Vida Urbana

Greve dos bancários deve terminar; trabalho será retomado nesta sexta-feira

Comando Nacional de greve orientou aprovação da proposta dos bancos.



Jailton Garcia/Contraf-CUT
Jailton Garcia/Contraf-CUT
Bancários conseguiram ajuste de 8%, abono de R$ 3,5 mil, e aumento em vale-refeição, vale-alimentação e auxílio creche/babá

Os bancários voltam ao trabalho nesta sexta-feira (7). Segundo o Sindicato dos Bancários da Paraíba, o Comando Nacional dos Bancários orientou a aprovação da proposta nas assembleias que acontecem nesta quinta-feira (6) no Brasil inteiro. Após 30 dias de greve, o que fez com que se tornasse a greve mais longa da história dos últimos 12 anos, a Federação Nacional dos Bancos (Fenaban) apresentou nesta quarta-feira (5), em São Paulo, uma nova proposta para o Comando Nacional dos Bancários. O acordo de dois anos prevê 8% de reajuste mais abono de R$ 3,5 mil, em 2016.

O acordo segue com novidades no vale-alimentação, com um reajuste proposto maior, de 15% e no vale-refeição e no auxílio creche/babá é de 10%. Para 2017, a Fenaban aceitou repor integralmente a inflação (INPC/IBGE) mais 1% de aumento real nos salários e em todas as verbas. Segundo informações, informalmente os próprios bancários já comentam sobre o retorno aos trabalhos nesta sexta-feira (7).

Sobre os dias parados durante a greve, a Fenaban insistia na compensação de todos, sem prazo limite. Mas o Comando Nacional não aceitou a postura dos banqueiros e conseguiu arrancar, na mesa de negociação, o abono total dos dias parados. A Fenaban disse, porém, que proposta só vale até as assembleias desta quinta-feira (6),  com retorno ao trabalho na sexta feira (7).

Roberto von der Osten, presidente da Contraf-CUT e um dos coordenadores do Comando Nacional dos Bancários, avalia que os bancários saem vitoriosos de uma das campanhas mais difíceis dos últimos anos, impactada pela conjuntura política e econômica do país. “A primeira proposta de Fenaban que reajustava nossos salários em 6,5% foi apresentada no dia 29 de agosto, em plena efervescência política do processo de impeachment, que aconteceria dois dias depois. Iniciamos nossa greve com um novo governo, que estabeleceu medidas e ajustes que prejudicaram as nossas reivindicações. Os banqueiros insistiram em um modelo aplicado nos anos 90 na Era FHC de reajustar salários abaixo da inflação e conceder abono para compensar a diferença”, afirmou.

O presidente da Contraf-CUT também destacou a discussão sobre um novo modelo de acordo que não resultasse em retrocesso para a categoria. “O debate de um modelo diferente, que garantisse que aquela velha fórmula não voltaria em 2017 apareceu no cenário e foi considerado importante pelo Comando.
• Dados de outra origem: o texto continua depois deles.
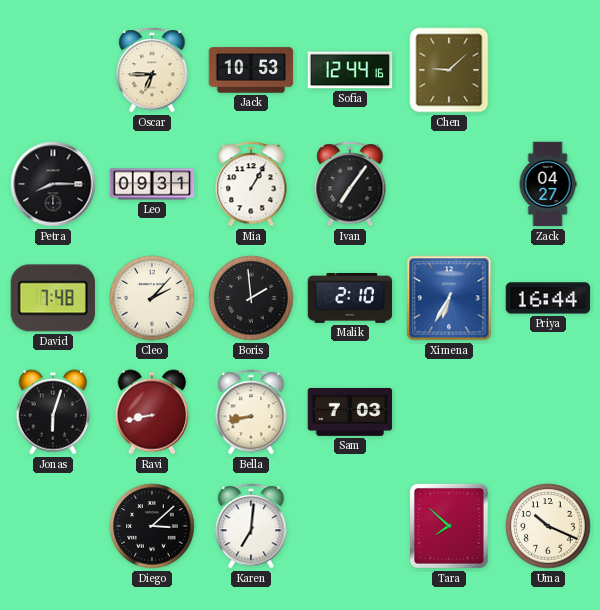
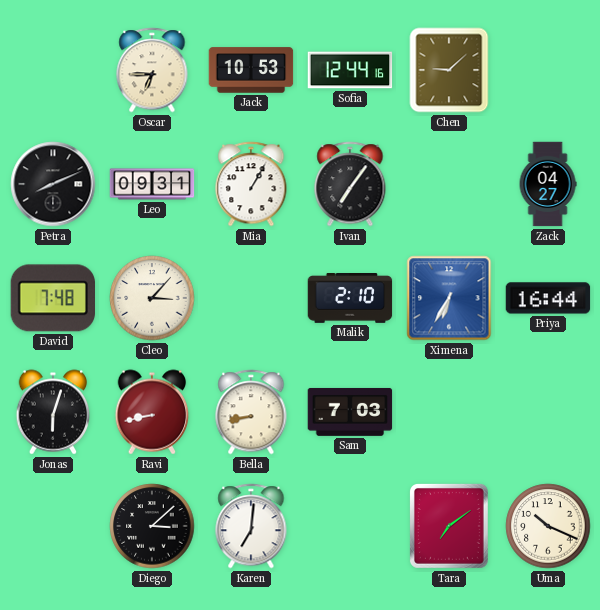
Petra: 8:15 -> 8:11
Cleo: 2:07 -> 3:07
Boris: 1:59 -> none
Tara: 7:52 -> 7:09
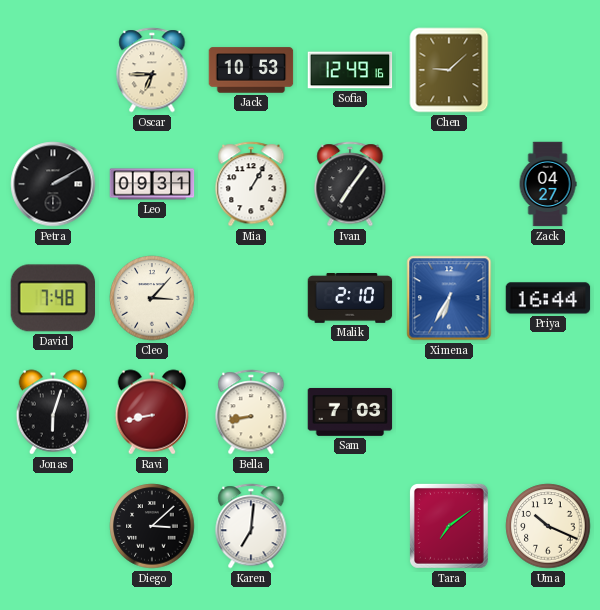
Sofia: 12:44 -> 12:49
Petra: 8:11 -> 2:10
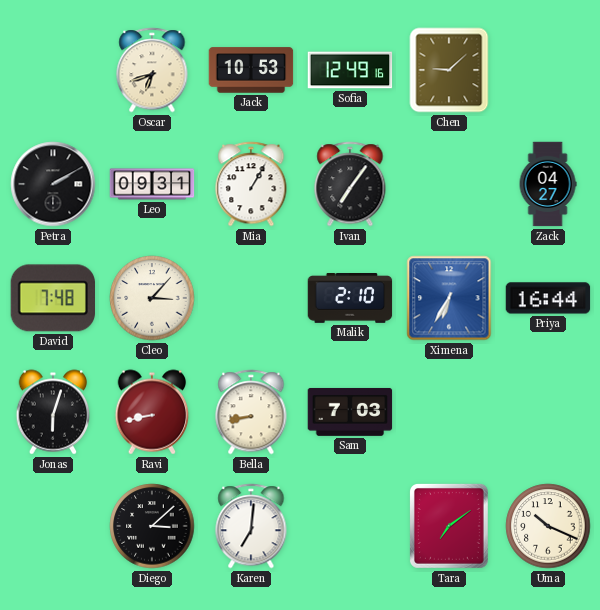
Oscar: 6:45 -> 6:42
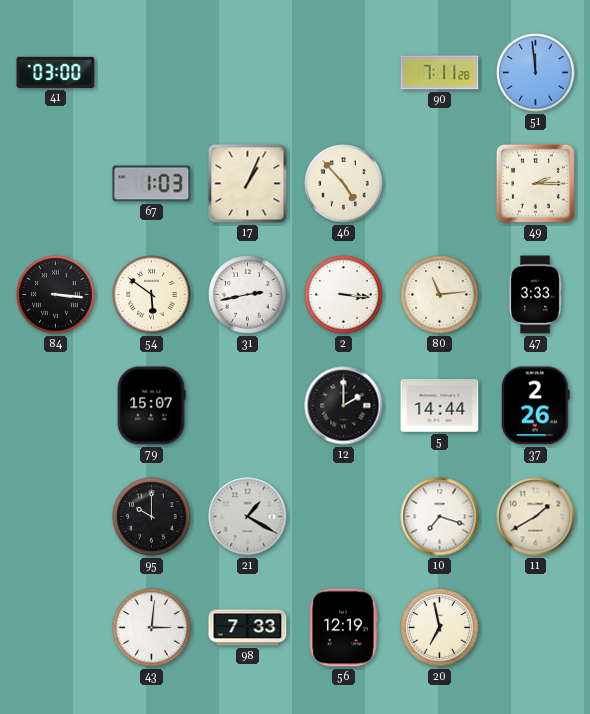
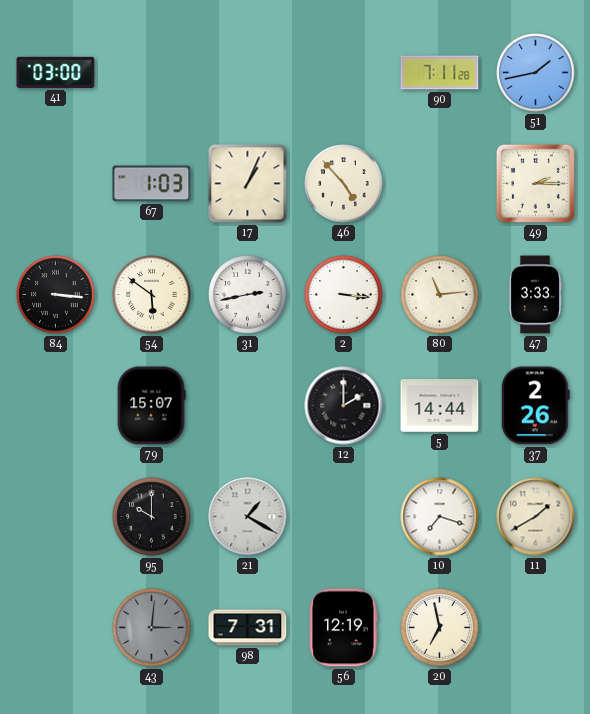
51: 11:59 -> 1:43
43 dial: white -> grey
98: 7:33 -> 7:31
A presença dos bancos públicos na CCT de 2017 e a garantia de reajuste acima da inflação para todos era fundamental", destacou Roberto. "Garantimos a extensão dos direitos e valores para todos os bancos públicos, diferente dos anos 90, mas uma vitória inédita foi a garantia do não desconto e da não compensação dos dias da greve, um instrumento medieval de punição dos grevistas”, avaliou.

Durante a décima rodada de negociação, os bancos também concordam em implantar a licença-paternidade de 20 dias, conforme lei sancionada neste ano, durante o governo Dilma Rousseff.

Greve histórica
Nesta quarta-feira (5) a greve se manteve forte, 13.123 agências e 43 centros administrativos tiveram as atividades paralisadas, o que representa 55% dos locais de trabalho em todo o país. A greve foi a mais longa desde 2004, prolongando-se por mais de 30 dias. "Fizemos uma greve forte e, em um ambiente de alta incerteza política e econômica, a categoria garantiu ganho real em 2017 e para este ano manteve a valorização em itens importantes como vale alimentação, refeição e auxilio creche. Garantimos também a não compensação dos dias parados e o Comando vai orientar a aprovação nas assembleias", disse Juvandia Moreira, vice-presidenta da Contraf-CUT e uma das coordenadoras do Comando Nacional dos Bancários.